**WHAT NEEDS TO BE DONE**
Go over the records and count each line that has the string "format". Give the number and nothing else.

Items from a dataset:
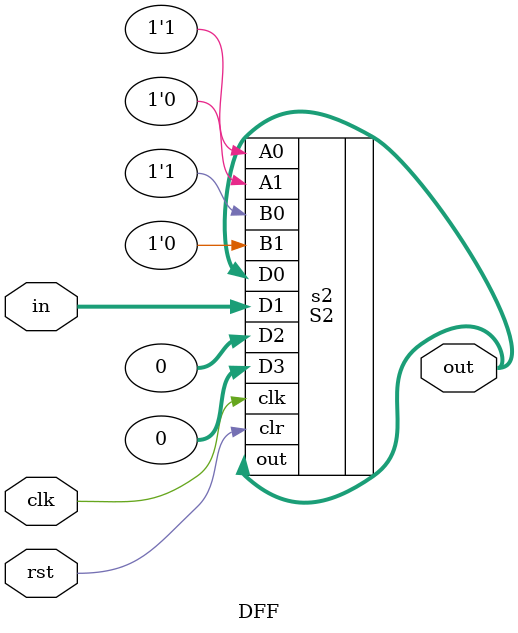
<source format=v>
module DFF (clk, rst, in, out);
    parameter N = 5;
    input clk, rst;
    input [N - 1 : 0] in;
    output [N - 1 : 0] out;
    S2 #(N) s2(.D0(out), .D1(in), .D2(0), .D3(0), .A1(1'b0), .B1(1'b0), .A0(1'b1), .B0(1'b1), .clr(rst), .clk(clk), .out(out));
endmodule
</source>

---

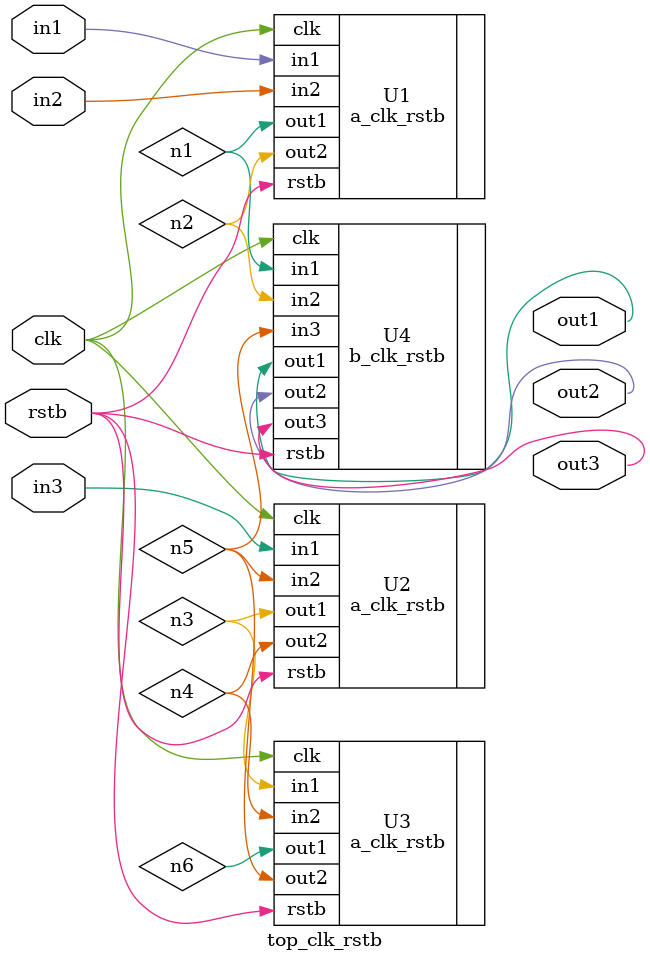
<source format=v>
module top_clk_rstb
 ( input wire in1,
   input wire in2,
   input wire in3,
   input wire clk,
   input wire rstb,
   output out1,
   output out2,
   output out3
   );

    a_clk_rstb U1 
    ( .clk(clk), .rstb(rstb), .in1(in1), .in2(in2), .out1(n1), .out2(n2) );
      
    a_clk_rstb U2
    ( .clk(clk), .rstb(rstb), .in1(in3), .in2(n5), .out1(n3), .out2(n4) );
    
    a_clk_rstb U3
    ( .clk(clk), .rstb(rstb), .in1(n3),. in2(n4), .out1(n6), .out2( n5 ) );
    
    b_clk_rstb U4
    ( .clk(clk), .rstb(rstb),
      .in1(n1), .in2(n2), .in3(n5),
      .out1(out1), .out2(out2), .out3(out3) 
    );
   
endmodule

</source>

---

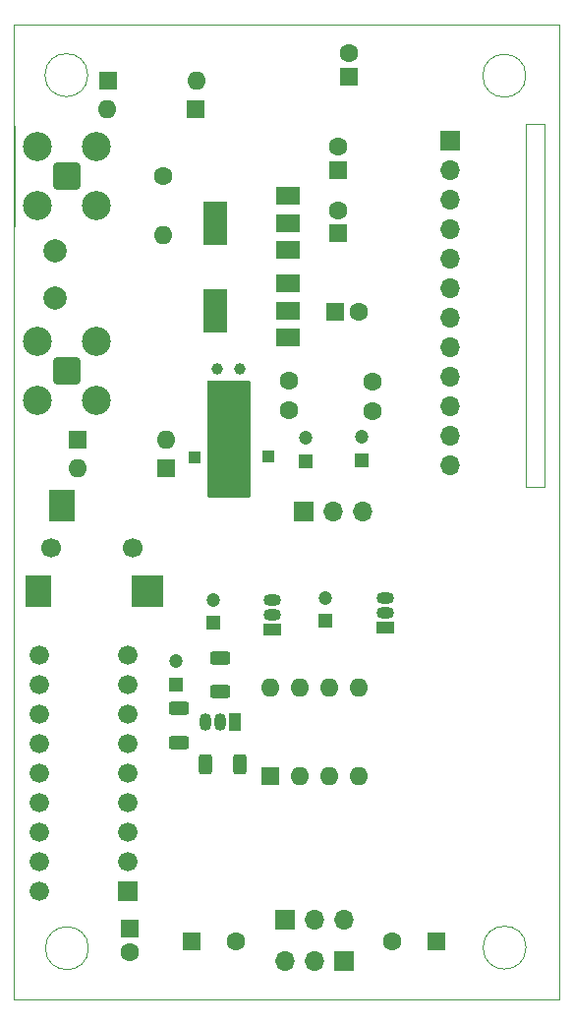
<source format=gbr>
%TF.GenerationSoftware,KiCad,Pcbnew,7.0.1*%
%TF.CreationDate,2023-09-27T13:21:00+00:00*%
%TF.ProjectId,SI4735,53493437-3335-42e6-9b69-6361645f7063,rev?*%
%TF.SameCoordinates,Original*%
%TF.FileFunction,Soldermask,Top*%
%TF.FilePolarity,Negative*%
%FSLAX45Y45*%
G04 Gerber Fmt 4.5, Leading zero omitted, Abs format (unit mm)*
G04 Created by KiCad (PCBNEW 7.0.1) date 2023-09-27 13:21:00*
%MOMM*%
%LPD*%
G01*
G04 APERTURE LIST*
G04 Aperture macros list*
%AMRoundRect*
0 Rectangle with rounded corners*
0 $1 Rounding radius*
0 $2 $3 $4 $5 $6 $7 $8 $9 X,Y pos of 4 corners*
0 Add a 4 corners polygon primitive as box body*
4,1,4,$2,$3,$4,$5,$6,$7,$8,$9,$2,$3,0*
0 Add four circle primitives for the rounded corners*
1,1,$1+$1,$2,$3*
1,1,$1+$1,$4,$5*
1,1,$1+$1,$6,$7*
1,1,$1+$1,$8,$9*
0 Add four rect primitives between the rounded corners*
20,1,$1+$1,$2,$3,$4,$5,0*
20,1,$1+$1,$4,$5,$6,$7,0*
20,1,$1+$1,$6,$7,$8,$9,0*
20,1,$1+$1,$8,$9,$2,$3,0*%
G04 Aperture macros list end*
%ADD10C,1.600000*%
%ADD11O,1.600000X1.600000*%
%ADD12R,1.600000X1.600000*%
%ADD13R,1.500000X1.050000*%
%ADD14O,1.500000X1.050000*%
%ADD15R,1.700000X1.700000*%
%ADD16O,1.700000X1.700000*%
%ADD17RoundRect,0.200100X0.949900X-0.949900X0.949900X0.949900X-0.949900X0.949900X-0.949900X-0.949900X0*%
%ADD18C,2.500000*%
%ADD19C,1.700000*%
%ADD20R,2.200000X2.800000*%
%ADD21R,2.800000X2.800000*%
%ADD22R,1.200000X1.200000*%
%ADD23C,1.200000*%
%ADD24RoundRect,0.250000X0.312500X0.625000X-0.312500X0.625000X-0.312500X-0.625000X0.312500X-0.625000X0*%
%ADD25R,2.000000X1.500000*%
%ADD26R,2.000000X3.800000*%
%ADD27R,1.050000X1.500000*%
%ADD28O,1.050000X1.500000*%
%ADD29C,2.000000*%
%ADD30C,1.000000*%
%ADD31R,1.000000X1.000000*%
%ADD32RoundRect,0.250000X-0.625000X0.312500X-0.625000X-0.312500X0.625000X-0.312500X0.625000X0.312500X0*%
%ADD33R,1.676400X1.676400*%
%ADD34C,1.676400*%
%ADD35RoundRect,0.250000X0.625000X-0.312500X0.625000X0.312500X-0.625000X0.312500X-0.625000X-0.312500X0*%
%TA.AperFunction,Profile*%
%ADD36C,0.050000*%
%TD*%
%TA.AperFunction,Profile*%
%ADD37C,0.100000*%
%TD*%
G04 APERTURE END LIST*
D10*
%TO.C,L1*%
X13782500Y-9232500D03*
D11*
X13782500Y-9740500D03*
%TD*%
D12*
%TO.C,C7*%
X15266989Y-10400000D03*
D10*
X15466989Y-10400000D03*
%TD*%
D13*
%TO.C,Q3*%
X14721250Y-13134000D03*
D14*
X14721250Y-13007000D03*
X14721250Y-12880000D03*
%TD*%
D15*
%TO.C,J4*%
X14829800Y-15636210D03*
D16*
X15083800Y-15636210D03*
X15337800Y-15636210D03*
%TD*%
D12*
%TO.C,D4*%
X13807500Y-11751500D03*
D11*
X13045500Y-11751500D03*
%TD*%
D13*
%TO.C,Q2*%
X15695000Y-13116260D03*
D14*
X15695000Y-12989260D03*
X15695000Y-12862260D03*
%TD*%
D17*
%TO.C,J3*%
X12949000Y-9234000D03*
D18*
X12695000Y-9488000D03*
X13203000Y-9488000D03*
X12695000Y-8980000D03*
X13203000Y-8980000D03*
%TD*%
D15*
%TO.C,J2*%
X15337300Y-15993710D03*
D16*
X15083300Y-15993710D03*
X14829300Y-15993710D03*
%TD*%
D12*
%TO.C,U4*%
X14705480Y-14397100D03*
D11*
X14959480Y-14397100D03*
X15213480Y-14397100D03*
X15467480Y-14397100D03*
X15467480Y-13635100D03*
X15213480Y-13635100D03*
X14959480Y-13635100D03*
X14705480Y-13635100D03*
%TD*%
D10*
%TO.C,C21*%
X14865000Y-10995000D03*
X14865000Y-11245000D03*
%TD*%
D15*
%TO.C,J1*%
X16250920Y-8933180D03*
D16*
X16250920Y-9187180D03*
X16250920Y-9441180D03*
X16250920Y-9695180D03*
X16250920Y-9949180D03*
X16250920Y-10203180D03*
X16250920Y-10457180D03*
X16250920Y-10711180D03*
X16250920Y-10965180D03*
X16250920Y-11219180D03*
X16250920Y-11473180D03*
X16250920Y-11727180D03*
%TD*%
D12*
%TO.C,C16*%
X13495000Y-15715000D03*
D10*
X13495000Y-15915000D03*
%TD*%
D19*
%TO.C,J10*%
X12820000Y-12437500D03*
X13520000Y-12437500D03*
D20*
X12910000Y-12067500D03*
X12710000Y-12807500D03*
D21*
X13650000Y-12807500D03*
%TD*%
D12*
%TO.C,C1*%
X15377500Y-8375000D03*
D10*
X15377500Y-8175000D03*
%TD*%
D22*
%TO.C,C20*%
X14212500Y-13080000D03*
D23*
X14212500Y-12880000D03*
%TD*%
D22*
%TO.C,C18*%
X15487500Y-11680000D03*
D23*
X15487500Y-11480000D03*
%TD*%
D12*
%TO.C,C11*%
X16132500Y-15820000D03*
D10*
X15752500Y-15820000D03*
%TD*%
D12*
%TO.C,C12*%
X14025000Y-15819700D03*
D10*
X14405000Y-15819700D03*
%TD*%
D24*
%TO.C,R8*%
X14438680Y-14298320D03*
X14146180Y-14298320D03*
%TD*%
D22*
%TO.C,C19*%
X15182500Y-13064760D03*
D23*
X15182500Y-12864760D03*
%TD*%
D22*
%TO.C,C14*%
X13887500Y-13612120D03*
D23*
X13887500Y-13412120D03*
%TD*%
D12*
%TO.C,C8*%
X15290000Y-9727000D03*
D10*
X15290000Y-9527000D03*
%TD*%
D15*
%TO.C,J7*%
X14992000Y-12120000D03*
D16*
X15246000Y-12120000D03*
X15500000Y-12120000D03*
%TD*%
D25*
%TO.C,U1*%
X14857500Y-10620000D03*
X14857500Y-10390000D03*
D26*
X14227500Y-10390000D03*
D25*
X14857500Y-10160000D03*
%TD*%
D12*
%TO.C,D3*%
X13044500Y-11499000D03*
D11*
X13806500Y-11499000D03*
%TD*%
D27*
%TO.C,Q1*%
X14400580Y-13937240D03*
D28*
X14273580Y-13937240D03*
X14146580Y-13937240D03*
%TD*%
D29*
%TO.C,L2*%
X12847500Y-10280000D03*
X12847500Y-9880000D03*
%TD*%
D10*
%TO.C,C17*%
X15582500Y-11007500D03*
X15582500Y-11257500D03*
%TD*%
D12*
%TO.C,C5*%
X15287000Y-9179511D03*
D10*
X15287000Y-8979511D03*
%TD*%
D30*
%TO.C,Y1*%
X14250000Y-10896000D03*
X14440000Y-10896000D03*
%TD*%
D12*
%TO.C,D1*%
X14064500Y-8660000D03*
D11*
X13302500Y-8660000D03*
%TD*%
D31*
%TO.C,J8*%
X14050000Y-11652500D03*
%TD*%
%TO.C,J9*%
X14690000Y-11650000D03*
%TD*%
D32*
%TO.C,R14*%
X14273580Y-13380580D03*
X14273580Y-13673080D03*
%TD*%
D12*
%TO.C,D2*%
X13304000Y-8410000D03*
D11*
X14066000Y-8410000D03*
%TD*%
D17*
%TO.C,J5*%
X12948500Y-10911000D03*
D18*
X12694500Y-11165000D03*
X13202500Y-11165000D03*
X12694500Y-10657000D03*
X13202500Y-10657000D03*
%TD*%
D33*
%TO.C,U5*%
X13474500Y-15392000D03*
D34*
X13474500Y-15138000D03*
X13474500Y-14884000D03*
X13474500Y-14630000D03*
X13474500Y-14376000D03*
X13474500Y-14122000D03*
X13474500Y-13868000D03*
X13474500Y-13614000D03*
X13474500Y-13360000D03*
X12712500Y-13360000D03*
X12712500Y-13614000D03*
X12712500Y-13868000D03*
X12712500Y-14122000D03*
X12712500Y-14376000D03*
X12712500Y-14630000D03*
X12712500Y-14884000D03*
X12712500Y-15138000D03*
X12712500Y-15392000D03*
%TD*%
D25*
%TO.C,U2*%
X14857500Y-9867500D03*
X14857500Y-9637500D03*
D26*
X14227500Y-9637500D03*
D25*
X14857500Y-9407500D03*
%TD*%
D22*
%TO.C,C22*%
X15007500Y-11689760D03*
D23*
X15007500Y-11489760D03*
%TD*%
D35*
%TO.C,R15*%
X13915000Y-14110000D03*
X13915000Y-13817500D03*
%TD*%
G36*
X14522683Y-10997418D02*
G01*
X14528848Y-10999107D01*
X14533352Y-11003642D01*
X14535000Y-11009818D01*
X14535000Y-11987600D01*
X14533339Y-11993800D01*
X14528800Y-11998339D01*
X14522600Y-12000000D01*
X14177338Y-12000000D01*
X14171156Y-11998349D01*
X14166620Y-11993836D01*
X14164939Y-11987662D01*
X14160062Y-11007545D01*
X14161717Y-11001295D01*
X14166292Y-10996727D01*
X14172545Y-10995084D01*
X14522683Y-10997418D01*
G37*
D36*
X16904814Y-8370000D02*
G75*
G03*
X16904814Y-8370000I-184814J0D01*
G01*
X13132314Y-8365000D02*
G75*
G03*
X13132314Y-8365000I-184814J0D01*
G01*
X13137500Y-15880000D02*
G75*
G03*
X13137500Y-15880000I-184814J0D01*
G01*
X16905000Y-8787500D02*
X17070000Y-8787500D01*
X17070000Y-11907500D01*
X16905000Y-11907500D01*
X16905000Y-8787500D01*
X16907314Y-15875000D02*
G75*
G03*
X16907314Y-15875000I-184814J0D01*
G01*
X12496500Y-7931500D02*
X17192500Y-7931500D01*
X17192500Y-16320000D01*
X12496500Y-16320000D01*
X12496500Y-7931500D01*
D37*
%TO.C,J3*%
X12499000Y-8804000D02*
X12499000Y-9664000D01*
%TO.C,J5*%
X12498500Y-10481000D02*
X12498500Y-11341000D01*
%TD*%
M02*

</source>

**RESULT OF THIS EXERCISE**
4